Die Korruption ist demnach in politisch instabilen Staaten am höchsten, in Ländern mit einem hohen Maß an Pressefreiheit, transparenten Finanzflüssen und starken Haftungsmechanismen dagegen am niedrigsten.

Als Staat mit der niedrigsten Korruptionsrate listet Transparency wie bereits in den vergangenen Jahren Dänemark auf Platz 1. Die Organisation lobte das dänische Vorhaben, ein öffentliches Register aller in dem skandinavischen Land registrierten Unternehmen zu schaffen, aus dem hervorgehe, wer wirklich eine Firma kontrolliere oder ihr Nutznießer sei. Die EU, die USA und die G20-Staaten sollten Dänemarks Beispiel folgen, forderte Transparency.

Deutschland nicht unter den Top Ten der vorbildlichsten Länder

Zur Spitzengruppe der wenig korrupten Länder gehören Neuseeland, Finnland, Schweden, Norwegen, die Schweiz, Singapur, die Niederlande, Luxemburg, Kanada und Australien. Deutschland liegt unverändert auf Platz zwölf. Als Länder mit der höchsten Korruptionsrate werden erneut Somalia und Nordkorea gelistet. Knapp darüber liegen der Sudan, Afghanistan, der Südsudan und der Irak.
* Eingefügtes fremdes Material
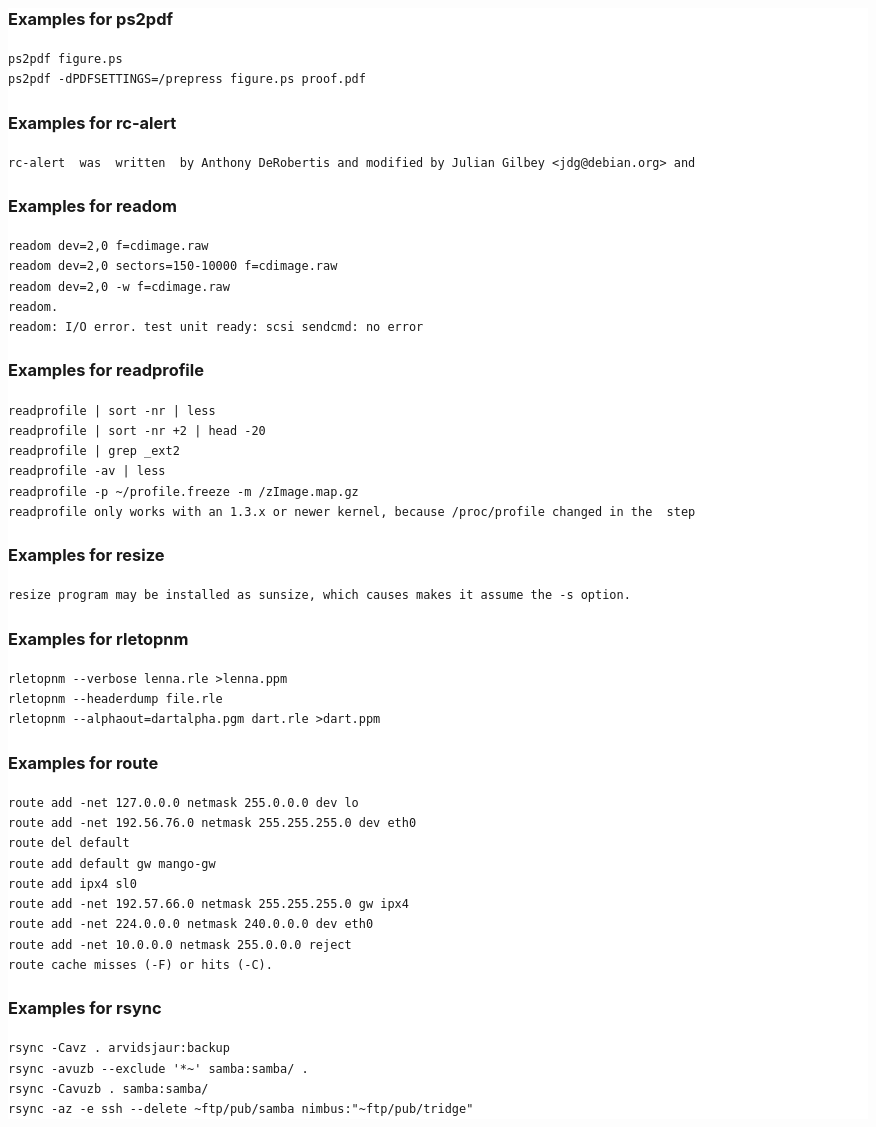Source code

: ### Examples for ps2pdf

    ps2pdf figure.ps
    ps2pdf -dPDFSETTINGS=/prepress figure.ps proof.pdf

### Examples for rc-alert

    rc-alert  was  written  by Anthony DeRobertis and modified by Julian Gilbey <jdg@debian.org> and

### Examples for readom

    readom dev=2,0 f=cdimage.raw
    readom dev=2,0 sectors=150-10000 f=cdimage.raw
    readom dev=2,0 -w f=cdimage.raw
    readom.
    readom: I/O error. test unit ready: scsi sendcmd: no error

### Examples for readprofile

    readprofile | sort -nr | less
    readprofile | sort -nr +2 | head -20
    readprofile | grep _ext2
    readprofile -av | less
    readprofile -p ~/profile.freeze -m /zImage.map.gz
    readprofile only works with an 1.3.x or newer kernel, because /proc/profile changed in the  step

### Examples for resize

    resize program may be installed as sunsize, which causes makes it assume the -s option.

### Examples for rletopnm

    rletopnm --verbose lenna.rle >lenna.ppm
    rletopnm --headerdump file.rle
    rletopnm --alphaout=dartalpha.pgm dart.rle >dart.ppm

### Examples for route

    route add -net 127.0.0.0 netmask 255.0.0.0 dev lo
    route add -net 192.56.76.0 netmask 255.255.255.0 dev eth0
    route del default
    route add default gw mango-gw
    route add ipx4 sl0
    route add -net 192.57.66.0 netmask 255.255.255.0 gw ipx4
    route add -net 224.0.0.0 netmask 240.0.0.0 dev eth0
    route add -net 10.0.0.0 netmask 255.0.0.0 reject
    route cache misses (-F) or hits (-C).

### Examples for rsync

    rsync -Cavz . arvidsjaur:backup
    rsync -avuzb --exclude '*~' samba:samba/ .
    rsync -Cavuzb . samba:samba/
    rsync -az -e ssh --delete ~ftp/pub/samba nimbus:"~ftp/pub/tridge"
Griechenland, das im Korruptionsindex des vergangenen Jahres mit 40 Punkten das am schlechtesten bewertete Land in der Europäischen Union war, hat sich leicht verbessert. Es liegt im diesjährigen Index gleichauf mit den EU-Ländern Italien, Bulgarien und Rumänien auf Rang 69. Als Land mit der höchsten Korruptionsrate in Europa gilt die Ukraine.

Der Corruption Perception Index  (CPI) oder kurz Korruptionsindex listet 175 Nationen nach dem vermuteten Grad der Korruption im öffentlichen Sektor im Land, spiegelt also Bestechlichkeit, Vetternwirtschaft und Käuflichkeit bei Mitgliedern von Regierung, Behörden und anderen öffentlichen Einrichtungen wieder. Er stützt sich auf verschiedene Umfragen und Untersuchungen von unabhängigen Institutionen, darunter Weltbank und Weltwirtschaftsforum. Laut TI werden Geschäftsleute sowie Länderanalysten befragt und Umfragen mit Staatsbürgern im In- und Ausland miteinbezogen.

Anmerkung der Redaktion: In einer früheren Version des Artikels hieß es, auch Brasilien sei im Transparency-Ranking abgerutscht. Das war falsch. Tatsächlich hat sich Brasilien im aktuellen Ranking leicht verbessert. Wir bitten um Entschuldigung und haben den Fehler korrigiert.